А я всё мерил, мерил шагами собственную кухню, как измерял прошедшей ночью контору СТО, где мне одна за одной в воспалённом мозге рождались картины: вот Наташка ссорится с отцом, что-то ему доказывая, я даже вижу, как яростью горят его глаза; вот она бросает в лицо ему деньги, возможно, предназначенные для её первички, она сама мне говорила, что ей обязательно её проходить; вот Наташка надевает специально старое пальтишко, назло отцу оставляет хорошие вещи, хлопает дверью и разъярённой фурией бросается на улицу. Вопрос: из-за чего произошла ссора? Млять… квартира… Наташка сама мне говорила, что живёт в квартире матери Графа. Это самое веское доказательство, что они поддерживают отношения. Наташка — сильная натура. Она будет стоять до последнего, если ей это нужно.
Я распахнул настежь окно, мне было нечем дышать. А может, и правда, нечем. Вернее, некем. Мой мозг сверлит одно слово:
СУКИ СУКИ СУКИ СУКИ
— Ну, а платье-то зачем порвал? Мешало тебе оно? — бурчит Марат.
— Достал ты с этим платьем, выкини!
— Я-то выкину, а ты выкинул Наташку. Выкинул! Эх, Волк, такая девчонка! Вот, скажи, по-другому, по-человечески нельзя было? Обязательно мордой об стол?! Я предупреждал: сломаешь ты её, и себя тоже. Так и вышло. Какие же мы, Сашка, суки! Мы настоящие суки, слышишь, Волков! Мы сами от таких защищались там, в детдоме. Одни били нас, малолеток, а другие стояли и смотрели. — Марат рванул клочок ткани, и он разорвался, разлетелся на двое. — А теперь мы такими же стали…
— Слышу, не ори, Марат, и не рви ты мне душу, самому тошно, сам знаю, что суки! Только теперь ничего не поделаешь! Я сам всё разрушил… Ничего не собрать… — я мечусь, как в клетке. Я, наконец, осознаю, что натворил и какая предо мной разверзлась пропасть. — Но тут, — я снова открыл чёрную папку и бережно достал единственный лист, хранившийся там, — чёрным по белому написано, что она его дочь! Натка — дочь Графа! Почему она молчала? Она меня обманула! Обманула! — кричал я, разрывая собственное сердце, — Она, как змея, заползла в моё сердце. Она живёт в квартире бабки, матери Графа! Это доказательство побивает все твою защиту! Я никому так не верил, как ей! Целый месяц меня за нос водила! Она с этой папкой никогда не расставалась, значит, знала, что она его дочь. А может быть, даже давно знала, но скрывала, значит, обманывала… значит… Когда я прочёл письмо её матери, меня полоснуло так, словно без наркоза острой бритвой мне вскрыли зарубцевавшиеся раны. Те раны, что были два года назад. И потом, этот разгром в её квартире, наверняка это было предупреждение для неё: вот мол, если не одумаешься, не вернёшься к отцу — будет хуже. Марат, как мне было думать тогда, когда я своими глазами увидел признание матери Натки?

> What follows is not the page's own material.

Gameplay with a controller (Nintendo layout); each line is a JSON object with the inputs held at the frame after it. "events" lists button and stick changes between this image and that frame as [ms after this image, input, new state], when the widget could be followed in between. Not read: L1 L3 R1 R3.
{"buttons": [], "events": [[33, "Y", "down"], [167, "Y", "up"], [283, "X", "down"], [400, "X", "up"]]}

Я понимаю сам, что мечусь из одной крайности в другую. Мне бы успокоиться, обдумать на трезвую голову, но омерзение от предательства дорогого мне человека разъедает душу серной кислотой.
— Допустим, скрывала, — Марат хотел докопаться до истины, — ну, скрывала…. не хотела тебе говорить, что дочь вора. Но два года назад она подстроила нам аварию? Она держала тотализатор? Она угрожала семье Светова? Она сделала из Светова предателя?! Млять, Волков! Ты сам-то веришь в это?! Это всё он, Граф, отец её! И что, она должна ответить за грехи отца?! сейчас не тридцать второй год, и не тридцать чётвёртый, а ты — не Берия! Понял? Гад, ты, Волк, и я гад! Но я гадом быть не хочу и тебе не дам! Завтра иди и вымаливай прощение, сегодня остынь и проспись. Ты мне прошедшую ночь спать не давал…
Марат бьёт меня по самому больному, он пытается достучаться до моей совести, до моего отравленного сознания, и только теперь, теперь, на пике взрыва моего самолюбия, до меня вдруг доносятся отголоски того, что я натворил.
— Ты думаешь, простит?… — я хватался за маленькую призрачную надежду. — Как можно простить суку? Она не простит, и я бы не простил, а ты? Суку прощать нельзя!
Я рванул на себе рубашку: мне стало душно, пуговицы, как горох, тут же рассыпались по полу.
Я кожей почувствовал, что жизнь дала трещину, всё, что создавалось ценой каждодневных усилий, трещит по швам. Судьба нанесла новый удар под дых, надо подниматься и идти дальше, но как?
В глазах она, Наташка, стоит и молчит, смотрит и будто умирает. Умирает, но молчит! Ни звука, ни слова, ни крика. Лучше бы орала, разбила бы что-нибудь, крушила. Орать, истерить, обвинять и рыдать — не в её привычках и правилах. Она стоит, прислонившись к двери, и не может проронить ни слова.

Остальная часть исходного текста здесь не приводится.